Yet many people in Britain and beyond rejected Bush and Blair’s wars. The demonstration against the invasion of Iraq in February 2003 mobilised up to two million on the streets of London – the biggest demonstration in British history. The invasion of Iraq proved deeply unpopular, while support for the occupation of Afghanistan has waned as the “good war” has gone from bad to worse.
It became commonplace for people to ridicule Bush, branding him an idiot. He certainly was an idiot – but a useful one, from the point of the view of US imperialism. His Texan delivery and down to earth manner enabled him to sell the war to ordinary Americans in a way that condescending Washington neocons could never have managed.
As anti-war campaigners have argued for a decade, 9/11 was never a justification for war in the Middle East. Though the West hasn’t bothered to keep an accurate count of their killing, estimates indicate up to a million dead in Iraq, and hundreds of thousands in Afghanistan. From Fallujah to Kabul, countless atrocities on the scale of 9/11 have been perpetrated. A callous arithmetic is at work here: a Western life is worth more.
So what has changed in ten years? We still live in an era of rapacious wars. Obama has escalated the war in Afghanistan and rained death and destruction on Libya with the support of David Cameron. Yet the disasters in Iraq and Afghanistan – and the ignominious defeats suffered by US allies in Lebanon in 2006 and Georgia in 2008 – have demonstrated the limits of US power. In particular the brief conflict in Georgia – in which US sponsored forces were crushed by Russia – was a telling example of a regional imperial power flexing its muscles.

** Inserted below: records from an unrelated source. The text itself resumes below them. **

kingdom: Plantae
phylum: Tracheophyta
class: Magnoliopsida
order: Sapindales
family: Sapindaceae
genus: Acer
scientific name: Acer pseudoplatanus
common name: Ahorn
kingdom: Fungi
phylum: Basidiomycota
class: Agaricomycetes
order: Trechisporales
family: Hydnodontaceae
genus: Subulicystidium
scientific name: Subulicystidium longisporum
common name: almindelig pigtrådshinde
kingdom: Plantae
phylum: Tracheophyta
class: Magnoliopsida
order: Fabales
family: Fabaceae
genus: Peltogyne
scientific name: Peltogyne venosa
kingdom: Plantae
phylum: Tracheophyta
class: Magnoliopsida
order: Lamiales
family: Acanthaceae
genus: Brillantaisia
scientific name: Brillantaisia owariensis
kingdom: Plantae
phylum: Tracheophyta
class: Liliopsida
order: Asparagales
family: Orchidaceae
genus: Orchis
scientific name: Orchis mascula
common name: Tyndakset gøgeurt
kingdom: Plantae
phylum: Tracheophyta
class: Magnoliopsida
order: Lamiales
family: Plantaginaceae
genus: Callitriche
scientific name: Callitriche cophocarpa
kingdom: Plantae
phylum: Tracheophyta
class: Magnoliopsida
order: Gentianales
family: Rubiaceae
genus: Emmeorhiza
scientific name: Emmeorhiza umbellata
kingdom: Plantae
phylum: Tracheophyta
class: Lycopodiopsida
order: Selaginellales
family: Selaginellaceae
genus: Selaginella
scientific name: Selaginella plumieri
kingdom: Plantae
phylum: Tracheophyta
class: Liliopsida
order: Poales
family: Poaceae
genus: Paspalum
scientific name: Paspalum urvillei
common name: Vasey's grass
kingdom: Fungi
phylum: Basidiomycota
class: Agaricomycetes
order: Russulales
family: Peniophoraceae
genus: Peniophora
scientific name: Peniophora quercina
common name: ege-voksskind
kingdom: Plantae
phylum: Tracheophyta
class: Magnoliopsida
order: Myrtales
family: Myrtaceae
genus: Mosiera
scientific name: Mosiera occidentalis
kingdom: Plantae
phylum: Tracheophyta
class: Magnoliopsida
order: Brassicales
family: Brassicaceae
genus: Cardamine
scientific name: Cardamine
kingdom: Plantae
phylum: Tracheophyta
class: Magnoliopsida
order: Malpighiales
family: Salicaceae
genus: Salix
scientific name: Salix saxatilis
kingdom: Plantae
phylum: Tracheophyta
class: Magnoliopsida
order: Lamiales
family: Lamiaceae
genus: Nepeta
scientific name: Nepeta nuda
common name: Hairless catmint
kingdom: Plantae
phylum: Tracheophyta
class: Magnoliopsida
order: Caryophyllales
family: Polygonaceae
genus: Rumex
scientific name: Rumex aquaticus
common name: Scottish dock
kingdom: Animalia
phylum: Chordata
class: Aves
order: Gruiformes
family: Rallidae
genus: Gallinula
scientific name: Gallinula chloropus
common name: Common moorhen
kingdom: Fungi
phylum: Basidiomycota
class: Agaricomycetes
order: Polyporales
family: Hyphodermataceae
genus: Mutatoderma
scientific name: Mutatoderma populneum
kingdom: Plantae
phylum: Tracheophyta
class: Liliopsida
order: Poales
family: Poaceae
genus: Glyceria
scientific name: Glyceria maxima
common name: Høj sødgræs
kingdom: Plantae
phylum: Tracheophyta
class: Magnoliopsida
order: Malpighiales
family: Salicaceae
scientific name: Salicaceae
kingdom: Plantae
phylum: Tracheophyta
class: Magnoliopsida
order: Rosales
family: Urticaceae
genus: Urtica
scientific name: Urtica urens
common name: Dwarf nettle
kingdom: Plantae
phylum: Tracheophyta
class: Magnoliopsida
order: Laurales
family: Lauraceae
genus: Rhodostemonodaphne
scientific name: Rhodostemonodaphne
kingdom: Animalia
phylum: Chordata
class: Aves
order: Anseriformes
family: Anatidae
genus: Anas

The limits to US power are ideological as well as material. A succession of scandals over “extraordinary rendition” – the outsourcing of torture – and the hideous abuses at Guantanamo Bay and Abu Ghraib prisons have made a mockery of the West’s claims to be the guardians of decency and democracy. The Arab revolutions against Western-backed dictators have spectacularly shown that true liberation comes from people’s struggle for self-determination.